Body
Death cap mushrooms have sickened dozens of people in California since the state began receiving reports in mid-November, with four deaths and three liver transplants among the cases, the California Department of Public Health said. The department said the jump followed a rainy winter and urged people to skip mushroom foraging this year because death caps are easily mistaken for edible varieties.
Officials said the state had received reports of more than three dozen death cap poisonings since Nov. 18, including the four deaths and three people who needed liver transplants. Many patients, the department said, developed rapidly evolving acute liver injury and liver failure, with several requiring intensive care. The patients ranged in age from 19 months to 67 years old.
Dr. Craig Smollin, medical director for the San Francisco Division of the California Poison Control System, said the scale of this year’s poisonings is out of the ordinary. In a statement carried by the Associated Press, Smollin said, “The main thing this year is just the magnitude, the number of people ingesting this mushroom,” adding that “Having almost 40 is very unusual.”
Smollin said that in a typical year there are between two and five death cap poisonings. He and other experts also pointed to weather patterns this season, saying warm fall temperatures combined with early rains are contributing to what they described as a “super bloom” of death caps in California.
California officials said they received cases tied to mushrooms found in city parks and forests, often under oak trees. They also said clusters have been identified in the Monterey area and in the San Francisco Bay area, and warned that death cap mushrooms resemble many other fungi that are safe to eat.

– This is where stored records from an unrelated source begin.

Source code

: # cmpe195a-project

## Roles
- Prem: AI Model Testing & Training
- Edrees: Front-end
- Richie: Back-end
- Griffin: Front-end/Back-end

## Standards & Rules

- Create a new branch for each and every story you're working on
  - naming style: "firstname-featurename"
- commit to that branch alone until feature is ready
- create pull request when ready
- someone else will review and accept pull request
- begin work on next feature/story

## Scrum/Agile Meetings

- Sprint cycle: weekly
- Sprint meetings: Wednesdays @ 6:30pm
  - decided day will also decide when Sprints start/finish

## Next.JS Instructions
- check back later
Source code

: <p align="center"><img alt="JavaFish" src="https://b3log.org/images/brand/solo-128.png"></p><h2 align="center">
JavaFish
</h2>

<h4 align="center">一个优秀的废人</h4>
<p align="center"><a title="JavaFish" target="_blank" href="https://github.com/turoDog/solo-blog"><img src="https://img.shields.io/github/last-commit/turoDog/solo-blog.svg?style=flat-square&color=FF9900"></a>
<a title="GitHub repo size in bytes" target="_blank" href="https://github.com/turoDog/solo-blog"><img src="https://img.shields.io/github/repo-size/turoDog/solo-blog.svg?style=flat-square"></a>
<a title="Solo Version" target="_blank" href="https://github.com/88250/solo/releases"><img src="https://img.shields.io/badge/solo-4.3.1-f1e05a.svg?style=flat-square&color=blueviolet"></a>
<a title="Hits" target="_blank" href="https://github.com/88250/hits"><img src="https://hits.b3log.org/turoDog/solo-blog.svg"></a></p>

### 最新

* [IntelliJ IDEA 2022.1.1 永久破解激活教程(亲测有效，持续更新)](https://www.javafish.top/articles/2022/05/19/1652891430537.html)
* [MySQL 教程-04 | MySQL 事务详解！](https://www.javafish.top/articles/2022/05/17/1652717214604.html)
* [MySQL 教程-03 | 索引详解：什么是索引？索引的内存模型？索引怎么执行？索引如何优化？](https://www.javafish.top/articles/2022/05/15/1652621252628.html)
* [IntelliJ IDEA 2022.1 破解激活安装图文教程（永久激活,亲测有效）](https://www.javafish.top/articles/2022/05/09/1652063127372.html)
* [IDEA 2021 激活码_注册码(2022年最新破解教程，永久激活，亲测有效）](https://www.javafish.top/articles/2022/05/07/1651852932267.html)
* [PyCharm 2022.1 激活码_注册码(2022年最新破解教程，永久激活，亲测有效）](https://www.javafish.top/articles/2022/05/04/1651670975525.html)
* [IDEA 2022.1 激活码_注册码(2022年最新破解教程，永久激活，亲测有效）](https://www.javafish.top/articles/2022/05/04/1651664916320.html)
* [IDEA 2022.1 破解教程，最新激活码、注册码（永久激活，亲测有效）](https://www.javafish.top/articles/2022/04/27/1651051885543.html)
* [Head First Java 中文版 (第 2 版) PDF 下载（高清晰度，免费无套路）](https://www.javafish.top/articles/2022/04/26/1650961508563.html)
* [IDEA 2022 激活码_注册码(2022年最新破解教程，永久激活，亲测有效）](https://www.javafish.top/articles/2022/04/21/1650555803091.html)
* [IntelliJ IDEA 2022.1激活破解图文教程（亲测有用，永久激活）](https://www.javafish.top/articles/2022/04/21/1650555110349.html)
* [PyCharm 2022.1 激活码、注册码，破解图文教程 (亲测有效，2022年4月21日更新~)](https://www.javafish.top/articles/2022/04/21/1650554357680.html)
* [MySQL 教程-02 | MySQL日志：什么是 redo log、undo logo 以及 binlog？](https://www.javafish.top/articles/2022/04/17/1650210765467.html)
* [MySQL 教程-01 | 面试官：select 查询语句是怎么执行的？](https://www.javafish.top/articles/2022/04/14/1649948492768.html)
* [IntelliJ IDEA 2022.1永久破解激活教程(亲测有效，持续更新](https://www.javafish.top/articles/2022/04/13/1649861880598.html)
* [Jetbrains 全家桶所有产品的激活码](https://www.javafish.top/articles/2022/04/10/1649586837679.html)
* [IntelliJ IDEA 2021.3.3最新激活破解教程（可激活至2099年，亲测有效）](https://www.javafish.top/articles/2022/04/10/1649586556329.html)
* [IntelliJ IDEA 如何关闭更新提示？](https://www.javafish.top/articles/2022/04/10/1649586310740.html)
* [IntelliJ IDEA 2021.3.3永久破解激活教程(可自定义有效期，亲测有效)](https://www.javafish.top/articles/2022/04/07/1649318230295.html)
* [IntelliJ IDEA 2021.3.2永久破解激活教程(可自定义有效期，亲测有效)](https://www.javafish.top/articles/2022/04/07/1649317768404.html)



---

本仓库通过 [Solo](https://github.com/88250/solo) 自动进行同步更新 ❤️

The public health department urged people not to forage for mushrooms and emphasized that a mushroom’s color is not a reliable indicator of toxicity. Officials also said that whether a death cap is eaten raw, dried or cooked does not make it safer.
The Associated Press reported one case from Salinas involving Laura Marcelino, who told the San Francisco Chronicle that her family gathered mushrooms that looked similar to ones she and her husband used to forage in Oaxaca, Mexico. Marcelino, 36, said her husband became dizzy and tired the next day, and both adults developed vomiting and other illness, prompting hospitalization for Marcelino and a liver transplant for her husband.
Officials said people can develop stomach cramping, nausea, diarrhea or vomiting within 24 hours after ingesting a toxic mushroom, and that symptoms can worsen quickly after that. They also said early symptoms may go away within a day, but serious to fatal liver damage can still develop within two to three days, making treatment most effective when people seek medical care soon after they suspect a poisonous mushroom.
Children have been among those poisoned, the department said, and it advised supervising children and pets where mushrooms grow. Officials also recommended buying mushrooms only from trusted grocery stores and sellers, and said treatment is more difficult once symptoms begin.
Separately, U.S. Poison Centers told the Associated Press in an email that it has seen an increase in exposures of all mushroom varieties, not only death caps, from September through January by 40% compared with the same period the previous year. The poison centers noted that exposures do not always result in illness or poisoning, and they said emergency callers can reach U.S. Poison Centers at 1-800-222-1222 or via PoisonHelp.org.